One day after the supplies left on July 7, Continental Micronesia carried the team of Cruz, a surgeon; Lt. Commander Brent Thiel, a Navy orthopedic surgeon; Petty Officer Felipe Rios, an orthopedic technician; Commander Robert Hunter, a family practice physician; and Jennifer Rosario, head nurse in Guam Memorial Hospital’s surgical unit. The group reported to the Chuuk hospital in Weno, to assist the overwhelmed staff.

In the best of times, medical services on Chuuk are plagued by shortages of medicine and equipment. So without proper care, lacerations, punctures and abrasions had become infected by the time the Navy and Ayuda personnel arrived. “When we got there, we must have spent 10 or 12 hours just cleaning out wound after wound,” says Rosario. Though the team arrived a week after the storm, many wounds still contained gravel and soil. “We had one gentleman with a grossly infected thumb that we had to take off,” says Thiel. “Another we had to amputate below his knee because his wounds were so infected. There was nothing we could do to save his limb.”

The X-ray machine at the Weno hospital had not been working even before the storm. Without a working X-ray machine, the doctors diagnosed fractures by symptoms alone. One broken hip was undiagnosed until the patient was medivaced to Guam a month later. In order to put a patient into traction, Thiel went to a hardware store and “got some pulleys and rope and stuff like that,” according to Rosario.

One of the more tragic episodes involved a boy with an open skull fracture, and extremely severe lacerations to his armpit area and leg. For three days, the surgeons operated on the boy for several hours each day. On the fourth day, the boy died.
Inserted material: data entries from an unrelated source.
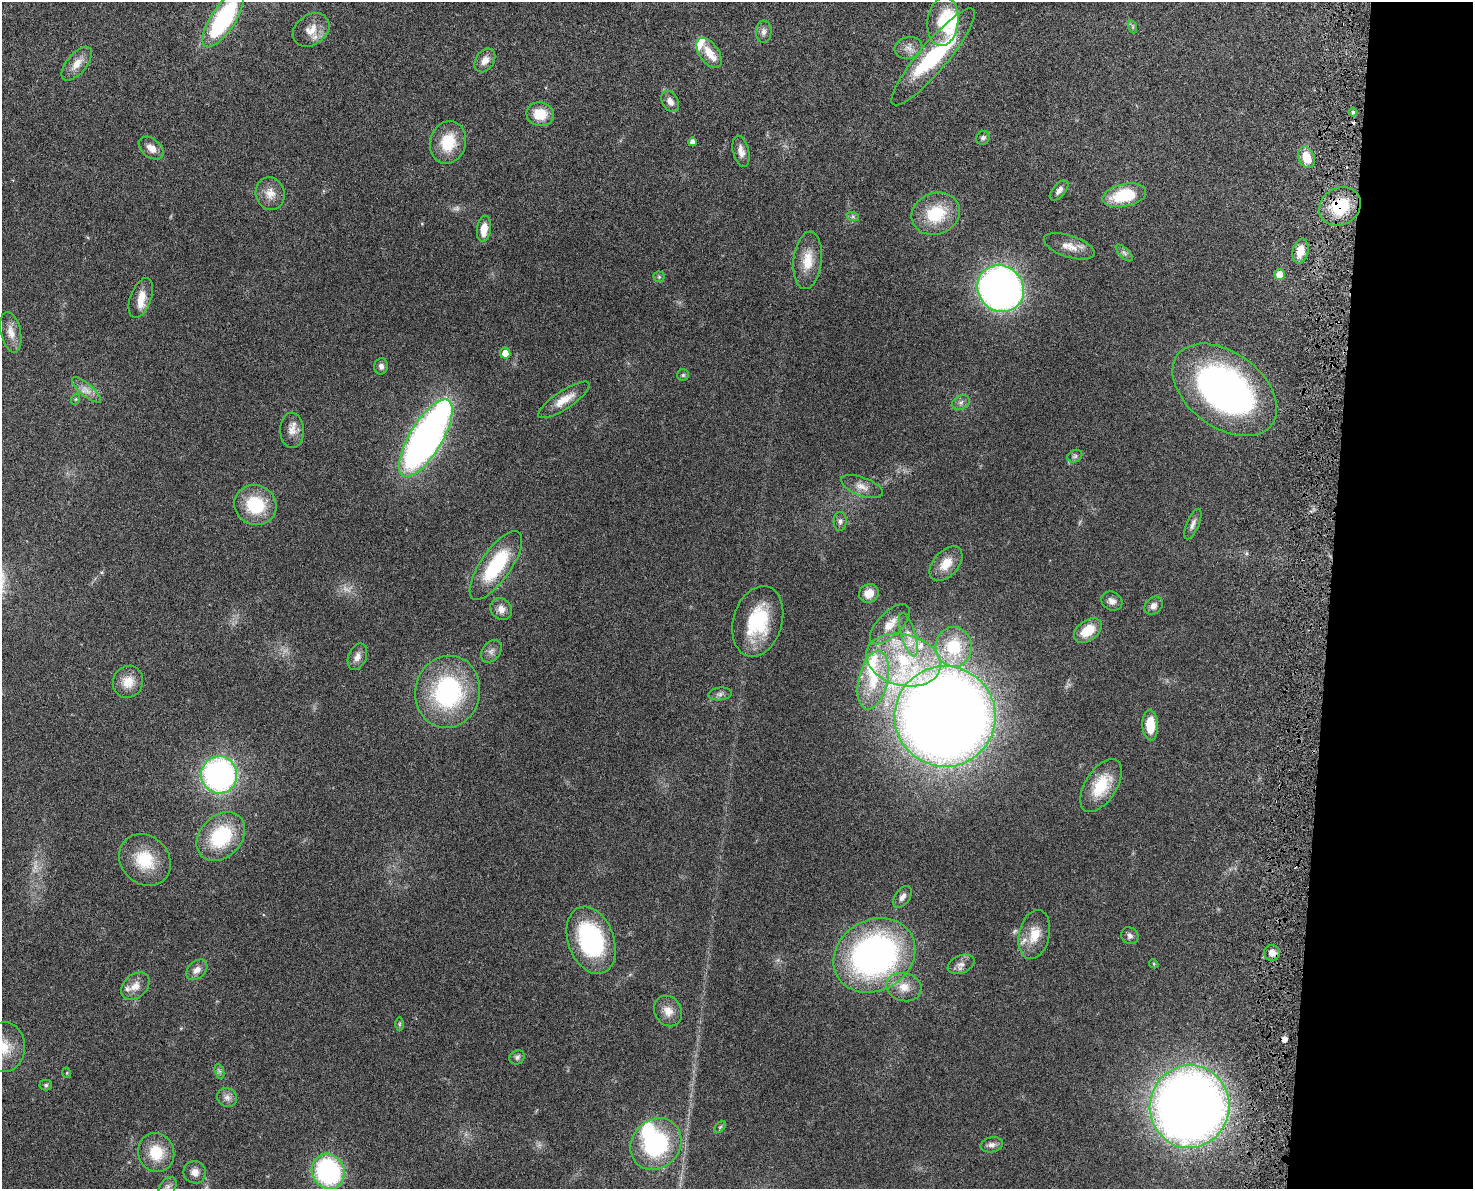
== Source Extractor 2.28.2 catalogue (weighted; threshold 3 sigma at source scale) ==
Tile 9 of 3 x 4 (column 3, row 3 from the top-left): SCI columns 3136-4606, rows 1268-2454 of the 4909 x 4905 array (HDU 1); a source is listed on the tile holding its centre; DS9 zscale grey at full resolution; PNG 1475 x 1191 px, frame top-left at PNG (2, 2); each listed source drawn as its Kron ellipse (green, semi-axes under 4 px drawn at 4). Shown black and unused: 10% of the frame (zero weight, under 4 of 8 exposures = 6% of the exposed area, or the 3 px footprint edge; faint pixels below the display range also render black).
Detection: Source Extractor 2.28.2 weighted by HDU 2 'WHT'; one run over the whole footprint, this tile lists its part. Background 0.0272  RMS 0.0022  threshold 0.00916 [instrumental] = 3 sigma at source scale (4.09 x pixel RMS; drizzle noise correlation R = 1.36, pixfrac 0.8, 0.05/0.05 arcsec/px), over >= 5 px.
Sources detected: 116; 2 too faint to see at this stretch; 2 inside a brighter object's white glare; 2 cosmic-ray / hot-pixel residue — neither listed nor drawn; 9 inside a brighter listed object's ellipse — not listed separately; the other 101 listed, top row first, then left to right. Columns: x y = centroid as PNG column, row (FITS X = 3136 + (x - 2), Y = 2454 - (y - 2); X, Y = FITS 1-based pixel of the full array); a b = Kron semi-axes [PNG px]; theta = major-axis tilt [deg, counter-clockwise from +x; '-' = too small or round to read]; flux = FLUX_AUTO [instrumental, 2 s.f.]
Rubber gloves drying in the Chuuk hospital so they can be reused.

“To see an 11-year-old, healthy kid go through something like that has a profound and lasting effect,” says Thiel. “And then to realize that if he wasn’t in that setting, he probably wouldn’t have died.”

Hunter had the additional task of making recommendations to FEMA and the Naval Hospital. Much of his information was gathered through contact with the Air Force Civic Action Team (CAT) stationed in Chuuk and missionary Terry Colson. Lt. Stephen Clark, a visiting Navy physician connected with CAT, and Master Sergeant Dale Kirby, the CAT medical corpsman, traveled to Tonoa island, the site of much of the devastation.

Dr. Mark Keim of the Centers for Disease Control and Prevention arrived in Chuuk July 15. (His comments here are his own and do not represent the CDC.)

“Many victims with serious injuries remained untreated in their villages,” he says. “Most with traumatic injuries now worsened by secondary wound infections, unsplinted broken bones, as well as lack of basic shelter, food and sanitation.”

Though tasked with providing technical assistance only, he and other U.S. medical personnel traveled from island to island in the lagoon, providing medical care on their own time. For several days he did not even have a stethoscope.

On July 21, Ayuda volunteer nurses Rose Perez of the Guam Nursing Center and Rhonda Green with Baptists in Mission flew to Chuuk via Continental Micronesia after having been unable to land two days earlier on a stomach-churning C-130 flight. Perez dressed about 16 wounds daily. She lamented the lack of pain medicine.

After they were on the ground, she says, they found that “some of the victims’ wounds were so deep that normally, if you touched a wound like that, the patient would be screaming. But during the dressing, they just closed their eyes and let you work on them.” The local nurses were so accustomed to shortages that when Perez suggested they change gloves after every patient, they responded that the gloves would run out.

“They had to take nonsterile gauze and put it in the sterilizer so we could use it,” says Green.

Without sufficient government support, the Weno hospital could not provide adequate service even before the storm, so NGOs like Ayuda, military volunteers and religious organizations have had to take up the slack. In many ways, healthcare on Chuuk was already in crisis when the winds of Chata‘an blew in, exposing the crisis for all to see.